Expatriate staff members are especially necessary given the ethnic nature of the Kosovo conflict. It is unsafe to send out ethnic Albanian staff members by themselves because Serbian police could stop them at any moment. Serbian staff members, similarly, are not sent into areas known to be guerrilla strongholds.
“Locals don’t go out alone,” says Mark Davidson, an American who is Catholic Relief Services’ deputy representative to Kosovo. The shortage of expatriate staff members means that the charity has not been able to monitor the distribution of the aid it has delivered to insure that it is being used appropriately. Mr. Davidson says he must use his resources for assessing the situation and distributing food. As more expatriates arrive, monitoring will take place. “For now,” he says, “we have to make choices.”
The Yugoslav authorities are not predisposed to help the humanitarian organizations: Since most of the aid recipients are ethnic Albanians, the charities are viewed as aiding the guerrillas. And indeed, aid organizations are sometimes forced into situations that appear to justify those concerns.
For example, two months ago, Doctors Without Borders set up operations in the town of Qirezi in central Kosovo in a health-care center founded and run by a medical student who belongs to the Kosovo Liberation Army. The third-year student wears army fatigues, carries a machine gun, and has a revolver tucked in his belt. An armed guard stands at the door. Uniformed guerrilla soldiers help unload and reload the trucks.
The Doctors Without Borders team carries on its work there as usual. Keith Ursel, a Canadian volunteer who has helped coordinate the charity’s program there, concedes that the scene would disturb Serbian officials, but he adds that such cooperation gives his charity an effective way to help those in need.
──────────────────────────────
◆ **WHAT IS REQUIRED**
Extract the portion of the Kosovo aid passage above starting at "For example, two" and ending at "those in need.", reproducing it word for word.

◆ **SUPPLIED INFORMATION**
──────────────────────────────
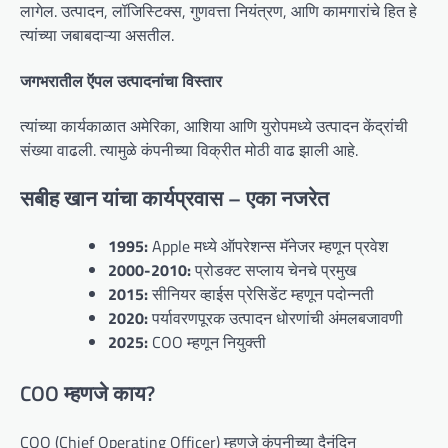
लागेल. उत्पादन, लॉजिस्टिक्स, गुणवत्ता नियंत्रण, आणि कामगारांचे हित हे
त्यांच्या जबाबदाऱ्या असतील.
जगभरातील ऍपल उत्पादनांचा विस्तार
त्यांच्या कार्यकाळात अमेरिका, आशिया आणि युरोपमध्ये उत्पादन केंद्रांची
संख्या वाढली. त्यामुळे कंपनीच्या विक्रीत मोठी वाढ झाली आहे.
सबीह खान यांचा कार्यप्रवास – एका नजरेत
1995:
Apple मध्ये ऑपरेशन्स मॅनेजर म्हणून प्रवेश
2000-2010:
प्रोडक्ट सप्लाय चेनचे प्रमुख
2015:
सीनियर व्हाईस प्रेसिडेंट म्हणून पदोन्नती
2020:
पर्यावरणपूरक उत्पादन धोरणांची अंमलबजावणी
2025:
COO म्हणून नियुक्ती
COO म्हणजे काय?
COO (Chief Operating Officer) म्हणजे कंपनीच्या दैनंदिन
──────────────────────────────
◆ **COMPLETED EXERCISE**
For example, two months ago, Doctors Without Borders set up operations in the town of Qirezi in central Kosovo in a health-care center founded and run by a medical student who belongs to the Kosovo Liberation Army. The third-year student wears army fatigues, carries a machine gun, and has a revolver tucked in his belt. An armed guard stands at the door. Uniformed guerrilla soldiers help unload and reload the trucks.
The Doctors Without Borders team carries on its work there as usual. Keith Ursel, a Canadian volunteer who has helped coordinate the charity’s program there, concedes that the scene would disturb Serbian officials, but he adds that such cooperation gives his charity an effective way to help those in need.